Título: Não vou ser copiloto de Dilma, diz presidente
Autor: Lyra, Paulo de Tarso
Fonte: Valor Econômico, 28/12/2010, Politica, p. A8

Dilma Rousseff será a candidata de Lula nas eleições presidenciais de 2014. "Eu trabalho com a ideia fixa de que a nossa companheira Dilma será outra vez candidata a presidente da República do Brasil. É justo e é legítimo que quem está no exercício do mandato e está fazendo um bom governo continue", disse ontem o presidente Luiz Inácio Lula da Silva, no último café da manhã com os jornalistas que fazem a cobertura do palácio do Planalto. A presidente eleita só não será candidata à reeleição, segundo ele, se não quiser. E nessa eventual nova campanha, prometeu o presidente, "eu não vou ser copiloto da Dilma". Lula contou que durante uma solenidade de entrega de um prêmio, há poucos dias, o debate corrente era a sucessão de 2014. Algo que ele classificou como um desatino. "Você nem deu posse ainda [para a Dilma] e já está pensando em 2014! Quem está no governo precisa trabalhar com muito carinho para evitar que isso seja a tônica do mandato. Isso interessa a quem? Isso interessa a quem quer concorrer contra a Dilma", disse.

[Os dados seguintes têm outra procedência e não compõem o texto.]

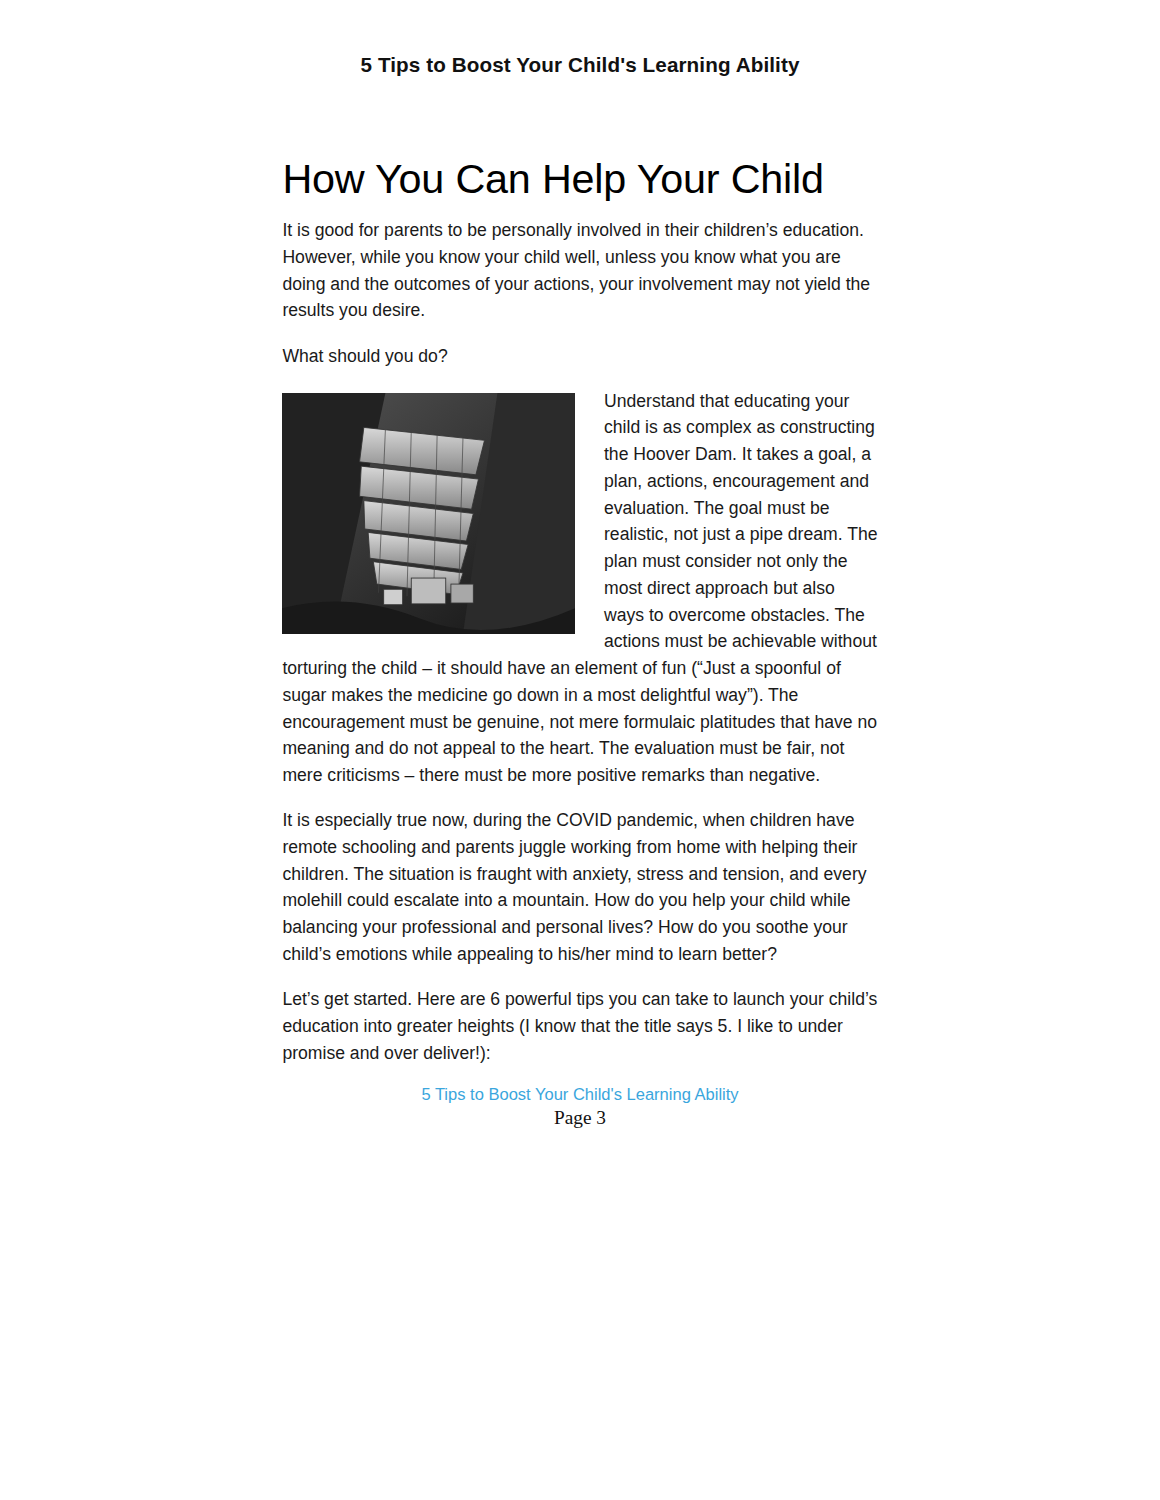5 Tips to Boost Your Child's Learning Ability
How You Can Help Your Child
It is good for parents to be personally involved in their children’s education. However, while you know your child well, unless you know what you are doing and the outcomes of your actions, your involvement may not yield the results you desire.
What should you do?
Understand that educating your child is as complex as constructing the Hoover Dam. It takes a goal, a plan, actions, encouragement and evaluation. The goal must be realistic, not just a pipe dream. The plan must consider not only the most direct approach but also ways to overcome obstacles. The actions must be achievable without torturing the child – it should have an element of fun (“Just a spoonful of sugar makes the medicine go down in a most delightful way”). The encouragement must be genuine, not mere formulaic platitudes that have no meaning and do not appeal to the heart. The evaluation must be fair, not mere criticisms – there must be more positive remarks than negative.
It is especially true now, during the COVID pandemic, when children have remote schooling and parents juggle working from home with helping their children. The situation is fraught with anxiety, stress and tension, and every molehill could escalate into a mountain. How do you help your child while balancing your professional and personal lives? How do you soothe your child’s emotions while appealing to his/her mind to learn better?
Let’s get started. Here are 6 powerful tips you can take to launch your child’s education into greater heights (I know that the title says 5. I like to under promise and over deliver!):
5 Tips to Boost Your Child's Learning Ability
Page 3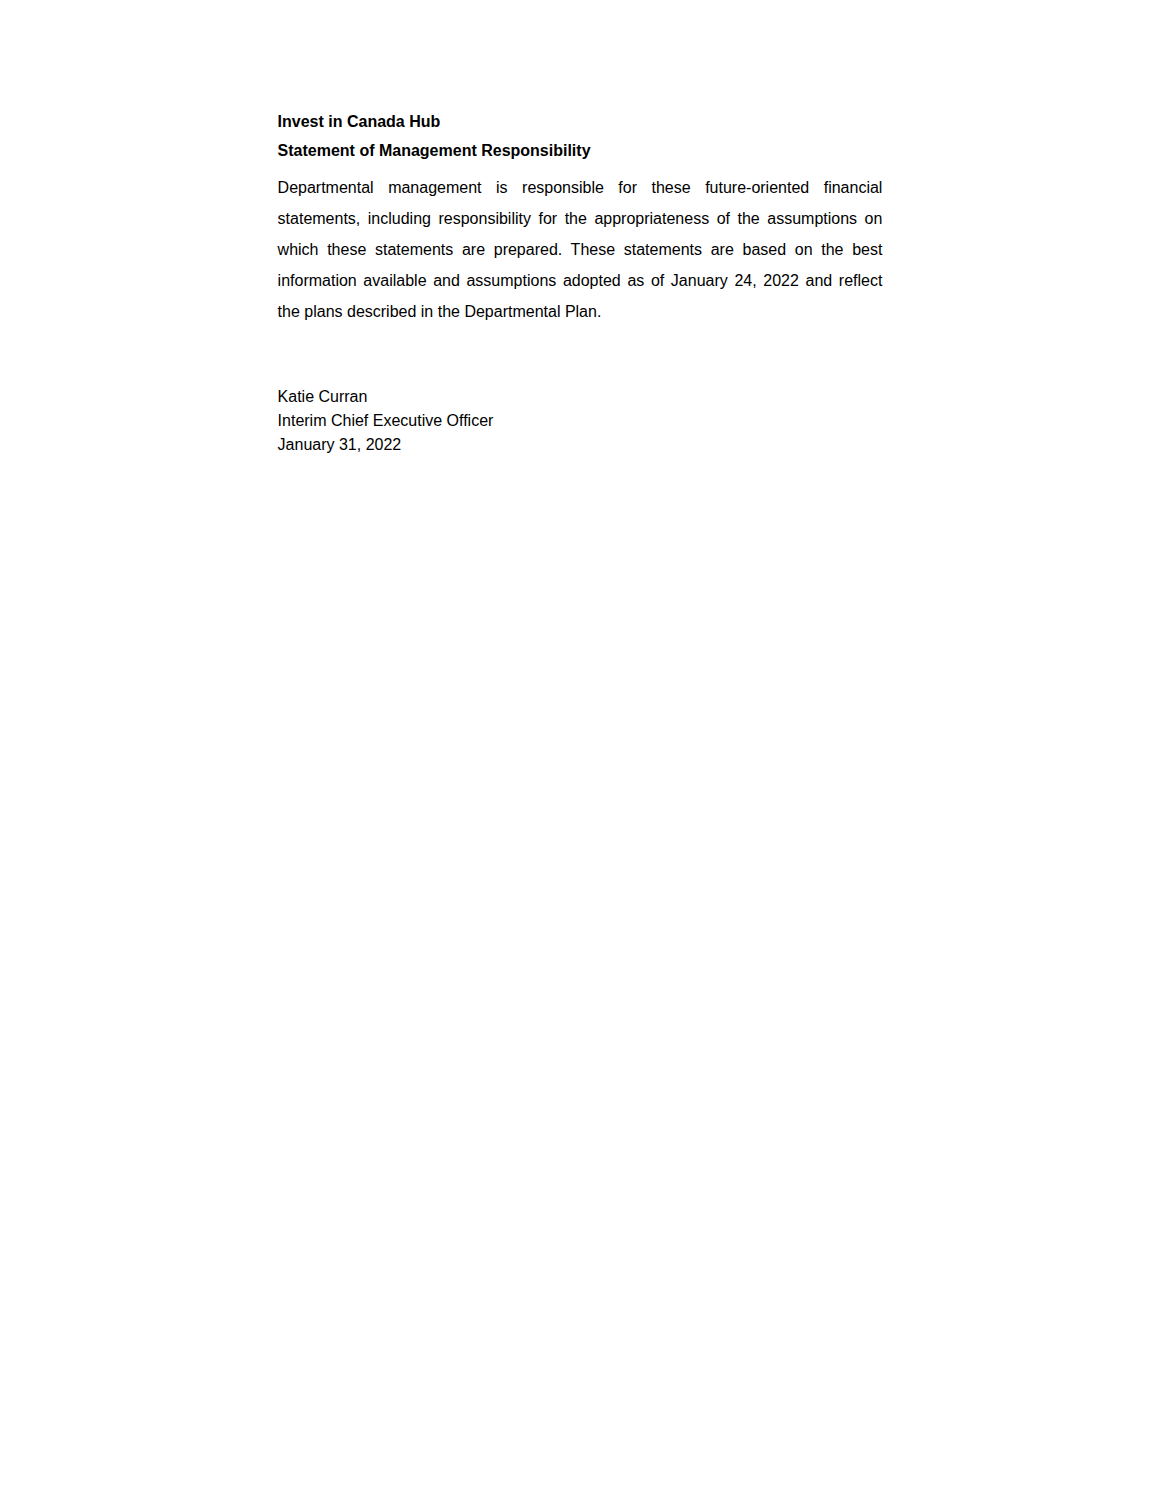Invest in Canada Hub
Statement of Management Responsibility
Departmental management is responsible for these future-oriented financial statements, including responsibility for the appropriateness of the assumptions on which these statements are prepared. These statements are based on the best information available and assumptions adopted as of January 24, 2022 and reflect the plans described in the Departmental Plan.
Katie Curran
Interim Chief Executive Officer
January 31, 2022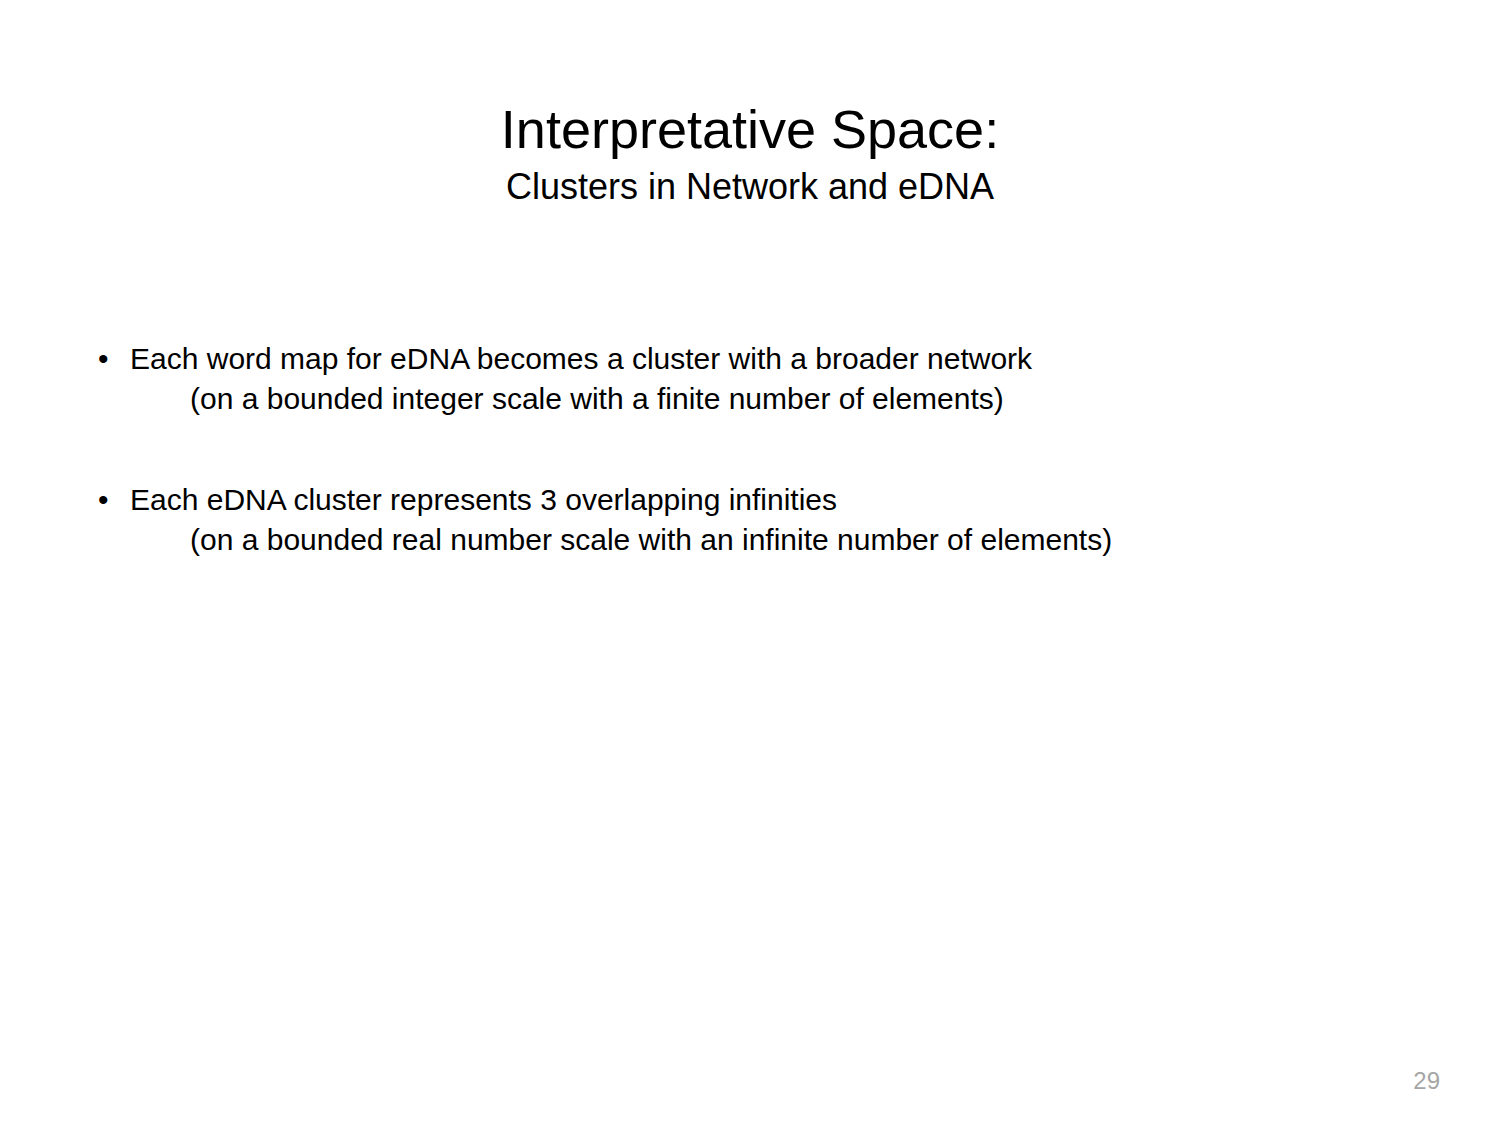Interpretative Space:
Clusters in Network and eDNA
Each word map for eDNA becomes a cluster with a broader network (on a bounded integer scale with a finite number of elements)
Each eDNA cluster represents 3 overlapping infinities (on a bounded real number scale with an infinite number of elements)
29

Lula considera que o Brasil tem todas as condições de prosseguir na rota do crescimento econômico e avalia que a presidente eleita está apta a ser condutora deste processo. Ele acha, inclusive, que a tarefa de Dilma será mais fácil do que foi a sua 2003. "Era novidade lidar com a imprensa, era novidade lidar com os ministros, era novidade conhecer o Palácio".

Hoje, ressalta, Dilma tem familiaridade com tudo isso e "conhece bem o conjunto da obra que está sendo feita no Brasil, os programas, os atores, os governadores, os principais prefeitos de capitais e boa parte dos ministros, que já estavam trabalhando com ela própria". Sobre as críticas feitas aos ministros escolhidos por Dilma, Lula brincou: "Presidente da República é como técnico de futebol, você convoca quem tem."

Lula evitou comentar a possibilidade de um aumento de juros na reunião do Copom de janeiro, a primeira que ocorrerá sob o governo de Dilma Rousseff, tendo Alexandre Tombini à frente do comando do Banco Central. "A dosagem do remédio dá quem tiver autoridade para cuidar do paciente", disse o presidente, tocando num tema que sempre foi problemático nos oito anos do seu governo, Mas acrescentou: "Eu não vou ficar nem como aqueles monetaristas, que acham que tem que aumentar juro a toda hora, e nem como aqueles que ficam na Fiesp dizendo: tem que baixar o juro!"

Lula afirmou que sempre se preocupou com a inflação, mas não demonstrou receio com as projeções mostrando uma inflação de 5,3% para 2011. "Se a meta é 4,5%, e você pode dois para mais e dois para menos, qual é o problema? Estamos na meta."

Lula também defendeu o salário mínimo de R$ 540 aprovado pelo Congresso Nacional. Disse que, se o reajuste deste ano contempla apenas a inflação, pela regra de correção encaminhada pelo Executivo ao Congresso em 2012 o reajuste será de 8% do PIB mais 5% da inflação. "A regra não pode valer apenas quando ganhamos com ela", justificou.

O presidente afirmou que pretende passar por um processo de "desencarne da Presidência da República". Segundo Lula, se ele deixar a Presidência e continuar imediatamente pensando em política, não será bom nem para ele nem para quem vai sucedê-lo. A ideia é "voltar aos poucos para normalidade e depois retomar minha atividade política, dentro e fora do PT".

Embora não tenha dado detalhes do projeto, Lula confirmou que pretende construir um memorial para mostrar sua trajetória. Ao afirmar que tem uma vida política longa, que passa pela construção do movimento sindical, das centrais sindicais, de um partido político até chegar às diversas eleições para as quais concorreu, Lula disse que ele é fruto de um longo processo de transformação da sociedade, que começou com as rebeliões estudantis da década de 60. "Eu sou resultado de uma sociedade em processo de efervescência."

O presidente afirmou que sentirá falta das amizades que fez durante o período em que foi presidente e não da piscina ou do helicóptero, como disse Fernando Henrique Cardoso em 2002. Lula, aliás, afirmou que não terá problemas em reencontrar o tucano quando deixar o Planalto, embora ache ser difícil repetir a mesma frase dita durante a posse oito anos atrás: "Você deixa aqui um amigo. Eu vou respeitá-lo e espero que a recíproca seja verdadeira."

Lula defendeu a regulação da mídia, ao afirmar que "a mídia brasileira precisa parar de achar que não pode ser criticada. Ela se dá ao luxo de criticar todo mundo, mas quando se critica a mídia, ela acha que é censura", atacou o presidente.